Passing on the tradition of basketmaking was especially important to Mary Adams: "Continuing the community- centered tradition of the Mohawk, Adams shared the original patterns and surface designs in her basketry with her family and the women at Akwesasne, and also traveled widely to give demonstrations of Mohawk basketmaking " (Thornburn 92). Adams taught many people what she knew about basketmaking including her children. In a recording from North Country Public Radio, Mary Adams recalls how one woman would often come over to learn basketmaking. Later on, when the woman was more experienced, she called Adams to ask for her advice if she got stuck ("Mary Adams"). When the woman asked how much the lesson cost, Adams replied with "I don't charge you anything. I just want you to learn" ("Mary Adams"). Much more important than making money, Adams' goal was for younger people to learn and in turn teach others so that the tradition could continue on.

Michele "Midge" Stock recalls how she had the great pleasure of meeting Mary Adams and learning from her through a New York Folklore Society mentoring project: "She invited me to her home to learn more about Iroquois Basketry. I was thrilled, of course, as I was a novice, and she is one of the most well-known Iroquois basket-makers in the world" (Stock). In 1998, when Adams was injured due to a fall, Stock helped Adams with her baskets (Stock). Mary Adams’ daughters would also join in (Stock).

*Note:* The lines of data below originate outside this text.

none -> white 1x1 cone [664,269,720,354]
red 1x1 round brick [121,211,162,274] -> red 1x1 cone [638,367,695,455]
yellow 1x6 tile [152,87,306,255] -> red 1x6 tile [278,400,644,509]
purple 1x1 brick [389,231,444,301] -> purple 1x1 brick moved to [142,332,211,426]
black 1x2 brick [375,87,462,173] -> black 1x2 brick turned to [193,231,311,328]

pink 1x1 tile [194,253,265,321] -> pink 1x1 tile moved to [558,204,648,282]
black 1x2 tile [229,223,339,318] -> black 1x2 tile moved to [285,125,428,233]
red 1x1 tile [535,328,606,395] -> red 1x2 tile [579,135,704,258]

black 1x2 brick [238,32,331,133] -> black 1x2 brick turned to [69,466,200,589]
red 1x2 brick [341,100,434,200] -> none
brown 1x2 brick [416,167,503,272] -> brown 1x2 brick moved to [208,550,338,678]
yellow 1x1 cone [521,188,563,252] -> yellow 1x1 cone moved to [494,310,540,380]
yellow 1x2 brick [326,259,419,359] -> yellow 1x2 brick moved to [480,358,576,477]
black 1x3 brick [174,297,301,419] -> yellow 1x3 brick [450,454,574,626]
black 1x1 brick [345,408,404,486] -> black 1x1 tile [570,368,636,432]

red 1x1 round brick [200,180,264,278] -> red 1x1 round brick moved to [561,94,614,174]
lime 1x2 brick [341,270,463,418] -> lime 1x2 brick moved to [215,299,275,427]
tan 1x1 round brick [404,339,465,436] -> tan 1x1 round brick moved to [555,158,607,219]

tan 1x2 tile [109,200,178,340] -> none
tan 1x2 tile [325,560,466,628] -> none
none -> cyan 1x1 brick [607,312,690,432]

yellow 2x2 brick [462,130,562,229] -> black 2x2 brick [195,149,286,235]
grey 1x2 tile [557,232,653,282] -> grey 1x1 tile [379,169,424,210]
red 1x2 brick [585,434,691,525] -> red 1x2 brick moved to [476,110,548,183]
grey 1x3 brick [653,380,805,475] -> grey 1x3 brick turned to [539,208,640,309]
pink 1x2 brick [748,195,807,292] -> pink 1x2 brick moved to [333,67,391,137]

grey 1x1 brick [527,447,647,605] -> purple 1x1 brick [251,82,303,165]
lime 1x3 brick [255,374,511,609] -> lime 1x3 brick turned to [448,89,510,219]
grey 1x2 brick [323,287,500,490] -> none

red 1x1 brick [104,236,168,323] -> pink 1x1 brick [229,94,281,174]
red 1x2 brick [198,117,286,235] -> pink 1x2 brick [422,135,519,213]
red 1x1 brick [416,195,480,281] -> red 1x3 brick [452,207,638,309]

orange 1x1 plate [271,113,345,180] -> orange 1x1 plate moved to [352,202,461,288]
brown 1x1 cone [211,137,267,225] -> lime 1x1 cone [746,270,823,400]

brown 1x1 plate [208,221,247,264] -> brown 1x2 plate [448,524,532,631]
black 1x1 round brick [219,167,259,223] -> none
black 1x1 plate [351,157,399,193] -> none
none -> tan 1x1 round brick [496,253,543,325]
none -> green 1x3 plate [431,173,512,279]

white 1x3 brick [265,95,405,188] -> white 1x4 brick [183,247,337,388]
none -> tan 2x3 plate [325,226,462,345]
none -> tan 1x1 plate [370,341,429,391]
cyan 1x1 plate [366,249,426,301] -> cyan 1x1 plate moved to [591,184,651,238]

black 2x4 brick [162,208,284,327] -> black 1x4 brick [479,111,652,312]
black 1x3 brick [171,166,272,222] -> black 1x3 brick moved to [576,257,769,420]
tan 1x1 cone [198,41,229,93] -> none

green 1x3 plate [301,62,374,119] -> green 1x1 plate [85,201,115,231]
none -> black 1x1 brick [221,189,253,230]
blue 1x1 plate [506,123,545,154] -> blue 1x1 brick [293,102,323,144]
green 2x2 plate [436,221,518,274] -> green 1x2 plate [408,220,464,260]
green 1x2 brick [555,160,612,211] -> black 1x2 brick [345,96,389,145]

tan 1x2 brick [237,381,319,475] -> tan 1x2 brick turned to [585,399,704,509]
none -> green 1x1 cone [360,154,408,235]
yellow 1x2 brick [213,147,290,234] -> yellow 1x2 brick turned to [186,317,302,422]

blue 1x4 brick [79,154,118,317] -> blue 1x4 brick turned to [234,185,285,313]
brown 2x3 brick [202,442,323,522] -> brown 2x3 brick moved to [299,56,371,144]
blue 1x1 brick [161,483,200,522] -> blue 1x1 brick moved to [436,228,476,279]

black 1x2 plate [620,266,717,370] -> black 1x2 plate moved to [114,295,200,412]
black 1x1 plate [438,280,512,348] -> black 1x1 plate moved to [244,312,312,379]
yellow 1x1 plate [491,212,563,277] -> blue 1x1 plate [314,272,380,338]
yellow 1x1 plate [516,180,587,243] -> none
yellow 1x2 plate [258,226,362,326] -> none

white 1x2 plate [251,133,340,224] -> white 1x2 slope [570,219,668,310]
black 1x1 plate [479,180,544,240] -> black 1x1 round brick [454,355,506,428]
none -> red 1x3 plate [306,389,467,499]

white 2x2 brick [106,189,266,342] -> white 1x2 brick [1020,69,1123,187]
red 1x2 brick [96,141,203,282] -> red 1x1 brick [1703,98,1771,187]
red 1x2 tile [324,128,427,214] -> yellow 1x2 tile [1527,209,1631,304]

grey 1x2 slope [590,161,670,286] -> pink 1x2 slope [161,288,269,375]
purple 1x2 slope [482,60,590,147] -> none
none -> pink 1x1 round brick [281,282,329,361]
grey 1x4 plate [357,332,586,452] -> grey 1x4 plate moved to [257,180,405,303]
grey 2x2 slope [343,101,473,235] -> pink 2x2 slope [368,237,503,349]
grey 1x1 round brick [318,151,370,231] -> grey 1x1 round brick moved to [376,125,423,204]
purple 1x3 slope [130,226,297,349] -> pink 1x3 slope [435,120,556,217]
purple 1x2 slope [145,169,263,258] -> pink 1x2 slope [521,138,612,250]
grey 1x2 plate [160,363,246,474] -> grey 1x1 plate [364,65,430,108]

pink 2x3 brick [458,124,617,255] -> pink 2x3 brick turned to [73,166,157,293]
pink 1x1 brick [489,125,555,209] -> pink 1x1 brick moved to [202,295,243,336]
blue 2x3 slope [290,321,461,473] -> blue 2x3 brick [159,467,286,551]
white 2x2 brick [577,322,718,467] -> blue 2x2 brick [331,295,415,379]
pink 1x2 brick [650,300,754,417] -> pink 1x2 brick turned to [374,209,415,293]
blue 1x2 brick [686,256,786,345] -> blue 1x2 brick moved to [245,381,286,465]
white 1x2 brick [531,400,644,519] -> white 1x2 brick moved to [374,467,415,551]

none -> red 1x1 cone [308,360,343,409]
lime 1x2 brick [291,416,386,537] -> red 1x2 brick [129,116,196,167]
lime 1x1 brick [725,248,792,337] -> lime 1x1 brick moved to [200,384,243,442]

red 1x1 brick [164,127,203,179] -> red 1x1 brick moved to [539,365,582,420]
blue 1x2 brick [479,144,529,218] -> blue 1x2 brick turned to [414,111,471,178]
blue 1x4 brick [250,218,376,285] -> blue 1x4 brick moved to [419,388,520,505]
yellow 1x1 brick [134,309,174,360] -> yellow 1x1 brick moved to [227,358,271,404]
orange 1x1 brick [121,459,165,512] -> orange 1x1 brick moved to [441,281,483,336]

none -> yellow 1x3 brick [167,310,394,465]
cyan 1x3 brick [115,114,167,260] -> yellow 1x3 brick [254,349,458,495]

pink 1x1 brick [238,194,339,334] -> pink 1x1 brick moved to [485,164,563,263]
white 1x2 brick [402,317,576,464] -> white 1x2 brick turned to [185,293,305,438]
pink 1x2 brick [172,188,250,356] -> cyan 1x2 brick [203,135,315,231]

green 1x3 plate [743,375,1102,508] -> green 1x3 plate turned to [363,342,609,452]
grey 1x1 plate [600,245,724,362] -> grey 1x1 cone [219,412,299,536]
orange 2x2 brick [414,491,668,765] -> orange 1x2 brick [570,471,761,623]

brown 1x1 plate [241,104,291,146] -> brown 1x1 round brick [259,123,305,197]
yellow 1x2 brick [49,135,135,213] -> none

Adams drew on various sources for her inspiration. Mary Adams used a mix of modern culture and the traditional art of basketry to make The Wedding Cake basket. Built to look like an elaborate wedding cake, the basket commemorates the 25th wedding anniversary of one of her daughters. Although wedding cakes are a popular modern tradition, Adams used her knowledge of basketry to put her own spin on the significance of the anniversary (Thornburn 92). A testament to modern Mohawks, the basket merges two cultures. Mary Adams also created the Pope Basket, which mixes religious influence with the Mohawk traditional art of basketry. A devotee of Kateri Tekakwitha, a Catholic Mohawk woman who lived during the 17th century, Mary Adams presented the basket to Pope John Paul II in honor of Kateri’s beatification (92).

The Culture of Baskets

Modern baskets illustrate the melding of traditional customs with modern aesthetics and lifestyles. One of the most famous Mohawk basketmakers, Mary Adams expanded and experimented with different designs, colors, and techniques. Despite having to grow up at the very young age of 10 and support herself and her brother, Adams was able to make baskets to sell for money in addition to expanding on the art form. Mary Adams’ baskets emphasize the unique culture of the Modern Mohawk by combing different aesthetics: Mohawk, non-native, and Modern American.

Works Cited

Hassenplug, Sarah. "Culture and History." Saint Regis Mohawk Tribe. N.p., 1991. Web. 08 Aug. 2012.

Mary Adams. North Country Public Radio. N.p., 2012. Web. 08 Aug. 2012.

Smith, Jaune Quick-to-See. "Women of Sweetgrass, Cedar, and Sage." Women Studies Quarterly 15 (1987): 35-41. Jstor. Web. 08 Aug. 2012.

Stock, Michele. "NYFS Mentoring: Iroquois Basketry." New York Folklore Society. N.p., 2012. Web. 08 Aug. 2012.

Thornburn, Olivia. "Mary Kawennatakie Adams: Mohawk Basketmaker and Artist." American Art 15.2 (2001): 90-95. JSTOR. Web. 08 Aug. 2012.

Williamson, Lynne. "Music and Art to Remember." Voices Fall-Winter 2002: n. pag. New York Folklore Society. Web. 8 Aug. 2012.